Our father was actually fidgeting. "No, I just want to explain to

you that- your Aunt Alexandra asked me... son, you know you're a

Finch, don't you?"

"That's what I've been told." Jem looked out of the corners of his

eyes. His voice rose uncontrollably, "Atticus, what's the matter?"

Atticus crossed his knees and folded his arms. "I'm trying to tell

you the facts of life."

Jem's disgust deepened. "I know all that stuff," he said.



Atticus suddenly grew serious. In his lawyer's voice, without a

shade of inflection, he said: "Your aunt has asked me to try and

impress upon you and Jean Louise that you are not from run-of-the-mill

people, that you are the product of several generations' gentle

breeding-" Atticus paused, watching me locate an elusive redbug on

my leg.

"Gentle breeding," he continued, when I had found and scratched

it, "and that you should try to live up to your name-" Atticus

persevered in spite of us: "She asked me to tell you you must try to

behave like the little lady and gentleman that you are. She wants to

talk to you about the family and what it's meant to Maycomb County

through the years, so you'll have some idea of who you are, so you

might be moved to behave accordingly," he concluded at a gallop.

Stunned, Jem and I looked at each other, then at Atticus, whose

collar seemed to worry him. We did not speak to him.

Presently I picked up a comb from Jem's dresser and ran its teeth

along the edge.

"Stop that noise," Atticus said.



His curtness stung me. The comb was midway in its journey, and I

banged it down. For no reason I felt myself beginning to cry, but I

could not stop. This was not my father. My father never thought

these thoughts. My father never spoke so. Aunt Alexandra had put him

up to this, somehow. Through my tears I saw Jem standing in a

similar pool of isolation, his head cocked to one side.

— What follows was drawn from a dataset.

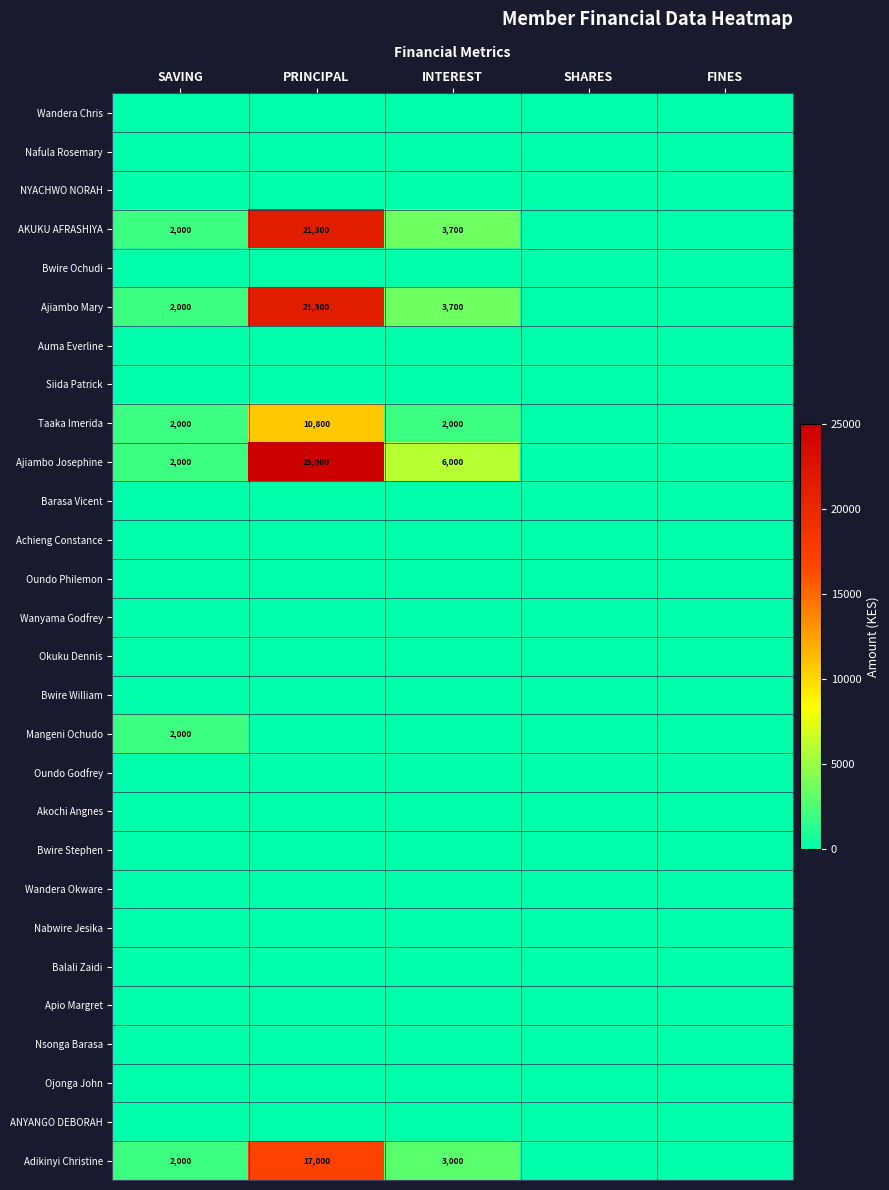

At which category is the sum across all series the highest?

PRINCIPAL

There was nowhere to go, but I turned to go and met Atticus's vest

front. I buried my head in it and listened to the small internal

noises that went on behind the light blue cloth: his watch ticking,

the faint crackle of his starched shirt, the soft sound of his

breathing.

"Your stomach's growling," I said.

"I know it," he said.

"You better take some soda."



"I will," he said.

"Atticus, is all this behavin' an' stuff gonna make things

different? I mean are you-?"

I felt his hand on the back of my head. "Don't you worry about

anything," he said. "It's not time to worry."

When I heard that, I knew he had come back to us. The blood in my

legs began to flow again, and I raised my head. "You really want us to

do all that? I can't remember everything Finches are supposed to

do...."

"I don't want you to remember it. Forget it."



He went to the door and out of the room, shutting the door behind

him. He nearly slammed it, but caught himself at the last minute and

closed it softly. As Jem and I stared, the door opened again and

Atticus peered around. His eyebrows were raised, his glasses had

slipped. "Get more like Cousin Joshua every day, don't I? Do you think

I'll end up costing the family five hundred dollars?"

I know now what he was trying to do, but Atticus was only a man.

It takes a woman to do that kind of work.